Ella Jones, 65, tornou-se a primeira mulher negra a ser eleita presidente da Câmara Municipal de Ferguson, nos Estados Unidos, nesta terça-feira, 2 de junho. O momento histórico acontece quase seis anos depois de a cidade irromper em protestos na sequência da morte de Michael Brown, que apontou os holofotes nacionais e internacionais para o município e galvanizou o movimento Black Lives Matter.
Para contextualizar: localizada no estado americano do Missouri, Ferguson tem uma população de menos de 22 mil habitantes e status de cidade desde 1894. Desde então, a câmara foi comandada apenas por homens brancos, a despeito de uma população formada em quase 70% por negros. Com o resultado das eleições municipais, Jones quebrou o ciclo não só pelo seu tom de pele, mas também por ser mulher.
Esta vitória, com 54% dos votos, atraiu novamente o olhar do mundo para Ferguson, que já foi o palco principal de protestos semelhantes aos que, nos últimos dias, se espalharam pelos Estados Unidos contra o racismo e a violência policial. Em 2014, o adolescente Michael Brown, de 18 anos, foi alvejado e morto por um polícia branco, e este foi um dos casos que alanvancaram o movimento Black Lives Matter, cujo catalisador mais recente foi o assassinato do ex-segurança George Floyd sob a custódia da polícia de Minneapolis, no Minnesota.

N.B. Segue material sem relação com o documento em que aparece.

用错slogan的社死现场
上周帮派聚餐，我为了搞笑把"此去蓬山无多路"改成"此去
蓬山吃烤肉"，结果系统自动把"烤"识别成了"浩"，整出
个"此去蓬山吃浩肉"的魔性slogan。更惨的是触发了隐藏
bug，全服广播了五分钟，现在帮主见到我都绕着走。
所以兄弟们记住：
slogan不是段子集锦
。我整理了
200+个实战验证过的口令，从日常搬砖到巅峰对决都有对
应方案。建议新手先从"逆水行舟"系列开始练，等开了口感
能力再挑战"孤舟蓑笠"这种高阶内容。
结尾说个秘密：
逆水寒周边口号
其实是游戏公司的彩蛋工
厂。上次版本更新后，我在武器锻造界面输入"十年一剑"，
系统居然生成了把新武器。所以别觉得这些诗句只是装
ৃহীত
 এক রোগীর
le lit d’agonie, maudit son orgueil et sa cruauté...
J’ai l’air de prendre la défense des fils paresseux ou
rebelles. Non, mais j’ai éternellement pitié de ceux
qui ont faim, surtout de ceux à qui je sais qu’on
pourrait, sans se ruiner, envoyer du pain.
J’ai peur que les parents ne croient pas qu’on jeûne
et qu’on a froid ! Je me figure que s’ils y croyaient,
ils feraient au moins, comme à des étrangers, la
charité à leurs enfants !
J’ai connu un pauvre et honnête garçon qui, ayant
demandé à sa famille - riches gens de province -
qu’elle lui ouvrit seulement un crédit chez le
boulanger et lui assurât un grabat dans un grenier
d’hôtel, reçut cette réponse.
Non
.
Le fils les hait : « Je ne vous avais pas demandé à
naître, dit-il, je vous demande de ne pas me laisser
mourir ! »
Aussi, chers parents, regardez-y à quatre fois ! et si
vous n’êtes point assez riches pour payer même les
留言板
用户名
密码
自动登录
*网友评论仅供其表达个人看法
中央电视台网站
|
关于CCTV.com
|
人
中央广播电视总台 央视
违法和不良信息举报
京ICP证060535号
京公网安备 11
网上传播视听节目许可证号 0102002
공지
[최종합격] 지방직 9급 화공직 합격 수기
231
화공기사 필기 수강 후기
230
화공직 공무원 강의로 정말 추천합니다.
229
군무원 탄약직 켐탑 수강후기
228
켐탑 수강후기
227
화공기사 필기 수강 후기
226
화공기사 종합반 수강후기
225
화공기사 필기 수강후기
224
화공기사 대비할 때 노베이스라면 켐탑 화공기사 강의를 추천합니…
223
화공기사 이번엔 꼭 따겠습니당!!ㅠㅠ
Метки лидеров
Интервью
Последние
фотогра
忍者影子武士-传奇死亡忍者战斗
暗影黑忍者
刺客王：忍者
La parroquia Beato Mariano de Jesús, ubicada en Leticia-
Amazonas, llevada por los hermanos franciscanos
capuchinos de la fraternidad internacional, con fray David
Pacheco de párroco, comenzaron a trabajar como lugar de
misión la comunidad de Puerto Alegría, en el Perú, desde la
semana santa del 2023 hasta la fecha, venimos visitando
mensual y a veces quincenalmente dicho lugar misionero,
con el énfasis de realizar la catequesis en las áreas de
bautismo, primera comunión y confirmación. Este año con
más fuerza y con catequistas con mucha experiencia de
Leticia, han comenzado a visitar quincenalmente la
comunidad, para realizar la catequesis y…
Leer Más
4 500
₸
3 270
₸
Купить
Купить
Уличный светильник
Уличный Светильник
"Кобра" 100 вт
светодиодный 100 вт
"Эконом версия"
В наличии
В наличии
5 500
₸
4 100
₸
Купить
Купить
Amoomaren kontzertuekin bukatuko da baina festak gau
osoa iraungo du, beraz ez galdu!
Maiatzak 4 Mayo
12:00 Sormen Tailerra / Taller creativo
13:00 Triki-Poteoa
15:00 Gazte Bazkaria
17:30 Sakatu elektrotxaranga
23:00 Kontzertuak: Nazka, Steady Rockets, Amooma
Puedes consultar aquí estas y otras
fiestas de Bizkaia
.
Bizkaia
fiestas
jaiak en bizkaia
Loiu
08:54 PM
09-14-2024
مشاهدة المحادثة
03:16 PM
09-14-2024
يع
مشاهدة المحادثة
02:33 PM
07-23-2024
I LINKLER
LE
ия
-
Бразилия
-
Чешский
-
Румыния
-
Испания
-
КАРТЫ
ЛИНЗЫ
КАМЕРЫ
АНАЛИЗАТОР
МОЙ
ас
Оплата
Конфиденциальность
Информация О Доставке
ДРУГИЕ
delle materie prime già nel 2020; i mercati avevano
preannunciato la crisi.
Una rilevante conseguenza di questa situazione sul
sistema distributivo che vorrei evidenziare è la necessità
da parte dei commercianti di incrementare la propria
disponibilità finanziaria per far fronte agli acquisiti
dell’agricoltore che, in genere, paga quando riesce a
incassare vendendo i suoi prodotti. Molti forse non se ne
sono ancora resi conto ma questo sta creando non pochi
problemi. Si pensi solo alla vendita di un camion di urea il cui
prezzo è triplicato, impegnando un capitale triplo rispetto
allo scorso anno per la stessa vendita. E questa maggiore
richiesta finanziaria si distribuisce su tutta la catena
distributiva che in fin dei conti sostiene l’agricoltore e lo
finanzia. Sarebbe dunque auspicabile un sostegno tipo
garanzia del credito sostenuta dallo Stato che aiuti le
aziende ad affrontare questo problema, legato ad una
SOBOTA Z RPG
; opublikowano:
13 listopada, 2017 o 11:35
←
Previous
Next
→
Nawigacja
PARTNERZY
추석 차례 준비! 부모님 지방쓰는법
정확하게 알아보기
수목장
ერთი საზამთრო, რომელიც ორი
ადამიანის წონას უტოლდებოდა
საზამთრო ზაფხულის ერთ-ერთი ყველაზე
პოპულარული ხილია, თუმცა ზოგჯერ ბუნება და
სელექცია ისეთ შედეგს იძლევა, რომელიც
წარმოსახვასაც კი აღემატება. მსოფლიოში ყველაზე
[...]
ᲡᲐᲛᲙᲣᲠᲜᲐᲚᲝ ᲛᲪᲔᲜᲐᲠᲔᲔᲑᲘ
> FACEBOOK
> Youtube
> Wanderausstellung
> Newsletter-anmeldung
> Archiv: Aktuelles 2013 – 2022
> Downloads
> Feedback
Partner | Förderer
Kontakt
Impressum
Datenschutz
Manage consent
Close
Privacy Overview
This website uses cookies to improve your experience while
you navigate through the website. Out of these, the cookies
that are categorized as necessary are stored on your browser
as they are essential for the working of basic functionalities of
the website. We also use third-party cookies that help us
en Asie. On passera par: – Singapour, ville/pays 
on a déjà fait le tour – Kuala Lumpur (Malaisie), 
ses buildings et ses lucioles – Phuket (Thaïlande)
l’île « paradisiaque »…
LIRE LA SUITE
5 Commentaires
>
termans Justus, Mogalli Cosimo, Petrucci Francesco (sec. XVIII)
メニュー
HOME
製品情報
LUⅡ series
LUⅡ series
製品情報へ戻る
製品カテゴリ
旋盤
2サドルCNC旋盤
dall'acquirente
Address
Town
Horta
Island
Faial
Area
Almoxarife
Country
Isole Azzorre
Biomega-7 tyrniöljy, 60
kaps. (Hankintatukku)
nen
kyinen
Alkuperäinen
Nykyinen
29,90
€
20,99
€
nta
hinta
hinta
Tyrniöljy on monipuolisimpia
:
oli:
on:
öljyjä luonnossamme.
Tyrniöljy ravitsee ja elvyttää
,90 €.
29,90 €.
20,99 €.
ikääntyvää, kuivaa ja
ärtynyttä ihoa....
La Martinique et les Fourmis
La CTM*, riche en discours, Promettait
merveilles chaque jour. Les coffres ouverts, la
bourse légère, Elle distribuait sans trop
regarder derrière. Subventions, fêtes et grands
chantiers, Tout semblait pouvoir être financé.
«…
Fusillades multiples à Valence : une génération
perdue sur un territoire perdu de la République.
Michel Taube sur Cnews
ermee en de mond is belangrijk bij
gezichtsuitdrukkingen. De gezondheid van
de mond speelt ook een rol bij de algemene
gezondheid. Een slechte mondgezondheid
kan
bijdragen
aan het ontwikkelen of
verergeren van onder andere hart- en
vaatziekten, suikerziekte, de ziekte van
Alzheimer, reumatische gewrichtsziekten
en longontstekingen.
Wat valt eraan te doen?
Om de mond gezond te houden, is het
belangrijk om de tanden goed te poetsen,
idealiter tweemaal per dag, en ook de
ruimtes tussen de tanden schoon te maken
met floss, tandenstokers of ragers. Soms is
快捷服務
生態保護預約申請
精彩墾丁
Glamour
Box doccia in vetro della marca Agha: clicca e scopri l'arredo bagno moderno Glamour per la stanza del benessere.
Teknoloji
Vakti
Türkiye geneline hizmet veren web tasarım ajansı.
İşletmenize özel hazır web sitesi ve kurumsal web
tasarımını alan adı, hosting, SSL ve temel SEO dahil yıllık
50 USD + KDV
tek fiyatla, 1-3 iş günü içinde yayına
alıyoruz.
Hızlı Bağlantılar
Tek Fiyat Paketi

“A minha eleição dá esperança às pessoas”, disse Ella no dia 3 de junho, citada pelo “The New York Times”. “Toda a gente está à procura de mudanças. Toda a gente quer ter um estilo de vida melhor. Ninguém quer sair à rua, andar quarto quarteirões e temer ser alvejado; ninguém quer isso. As coisas estão a começar a mudar. Estamos a fazer mudanças”, continuou. “Eu tenho vivido na injustiça durante toda a minha existência. Não fiquei exposta a ela porque me tornei um membro da Câmara Municipal”.
Barack Obama, o ex-presidente dos Estados Unidos, escreveu sobre a vitória no Twitter. “Um lembrete da diferença que a política e o voto podem fazer para mudar quem tem o poder de transformar uma comunidade como Ferguson, com um histórico de práticas discriminatórias na aplicação da lei”.
Moradora de Ferguson há mais de 40 anos, Ella é também pastora da Igreja Episcopal Metodista Africana, a primeira denominação protestante independente a ser fundada por pessoas negras. Em 2015, tornou-se a primeira mulher negra na Câmara Municipal. Apesar da sua postura crítica ao sistema de segurança pública e ao impacto desproporcional que este tem na comunidade da qual faz pare, na altura, não se posicionou diretamente a favor dos protestos que tomaram a cidade.
Mais recentemente, prometeu continuar as mudanças promulgadas após o homicídio Michael Brown, incluindo um decreto federal de consentimento, ou seja, um acordo juridicamente vinculativo que exige reformas no departamento de polícia. Além disso, deixou claro que é a favor das manifestações pacíficas, tendo condenado a violência registada em várias cidades americanas, numa tentativa conjunta de exigir justiça para George Floyd.
Jones sucederá James Knowles III, que é presidente da Câmara Municipal de Ferguson desde 2011 e não pôde concorrer à reeleição por causa dos limites de mandato. A candidata perdeu para Knowles em 2017, sendo que nessas eleições fez uma campanha porta a porta para se apresentar aos munícipes. Depois da derrota, revelou que muitos moradores negros lhe disseram que não acreditavam que a sua eleição fosse mudar o destino daquela comunidade e questionaram Ella sobre os progressos que tinha alcançado em dois anos como membro do Conselho da Cidade.
“Se foste oprimido durante tanto tempo, é difícil haver abertura a uma nova ideia”, afirmou. “E quando foste governado pelo medo e as pessoas dizem que a cidade vai entrar em declínio porque uma americana negra estará no comando, tende-se a ouvir a retórica e não abrir a mente a novas possibilidades”.